Given data |
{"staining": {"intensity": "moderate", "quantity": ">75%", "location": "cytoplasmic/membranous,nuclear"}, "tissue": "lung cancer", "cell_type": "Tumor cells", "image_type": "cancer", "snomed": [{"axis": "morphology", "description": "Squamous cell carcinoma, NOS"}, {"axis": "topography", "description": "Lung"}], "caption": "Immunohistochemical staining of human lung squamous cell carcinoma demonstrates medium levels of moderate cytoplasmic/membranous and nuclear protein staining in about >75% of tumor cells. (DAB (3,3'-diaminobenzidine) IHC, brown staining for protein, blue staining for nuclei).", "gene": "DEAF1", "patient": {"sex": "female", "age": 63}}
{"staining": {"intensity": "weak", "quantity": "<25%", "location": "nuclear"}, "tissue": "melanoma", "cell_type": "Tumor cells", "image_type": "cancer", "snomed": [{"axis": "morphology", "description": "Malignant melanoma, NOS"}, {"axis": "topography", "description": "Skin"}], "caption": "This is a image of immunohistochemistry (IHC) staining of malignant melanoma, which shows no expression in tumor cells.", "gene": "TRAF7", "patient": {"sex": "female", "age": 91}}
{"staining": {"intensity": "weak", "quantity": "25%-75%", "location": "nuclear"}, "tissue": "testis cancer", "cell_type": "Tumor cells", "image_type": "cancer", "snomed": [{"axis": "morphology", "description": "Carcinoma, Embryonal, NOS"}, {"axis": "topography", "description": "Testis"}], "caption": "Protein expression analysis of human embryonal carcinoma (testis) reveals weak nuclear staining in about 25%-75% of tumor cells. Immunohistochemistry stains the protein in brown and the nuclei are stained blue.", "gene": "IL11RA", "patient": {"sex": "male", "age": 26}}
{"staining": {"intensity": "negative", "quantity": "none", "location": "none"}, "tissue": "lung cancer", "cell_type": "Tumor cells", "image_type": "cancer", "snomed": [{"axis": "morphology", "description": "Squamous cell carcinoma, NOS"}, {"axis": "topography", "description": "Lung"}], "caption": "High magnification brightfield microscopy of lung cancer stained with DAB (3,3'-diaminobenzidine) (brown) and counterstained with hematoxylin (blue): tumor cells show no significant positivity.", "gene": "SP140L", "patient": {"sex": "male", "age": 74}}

Problem to solve |
Starting from the data above, filter for lines with "expression" and copy each one.

Result |
{"staining": {"intensity": "weak", "quantity": "<25%", "location": "nuclear"}, "tissue": "melanoma", "cell_type": "Tumor cells", "image_type": "cancer", "snomed": [{"axis": "morphology", "description": "Malignant melanoma, NOS"}, {"axis": "topography", "description": "Skin"}], "caption": "This is a image of immunohistochemistry (IHC) staining of malignant melanoma, which shows no expression in tumor cells.", "gene": "TRAF7", "patient": {"sex": "female", "age": 91}}
{"staining": {"intensity": "weak", "quantity": "25%-75%", "location": "nuclear"}, "tissue": "testis cancer", "cell_type": "Tumor cells", "image_type": "cancer", "snomed": [{"axis": "morphology", "description": "Carcinoma, Embryonal, NOS"}, {"axis": "topography", "description": "Testis"}], "caption": "Protein expression analysis of human embryonal carcinoma (testis) reveals weak nuclear staining in about 25%-75% of tumor cells. Immunohistochemistry stains the protein in brown and the nuclei are stained blue.", "gene": "IL11RA", "patient": {"sex": "male", "age": 26}}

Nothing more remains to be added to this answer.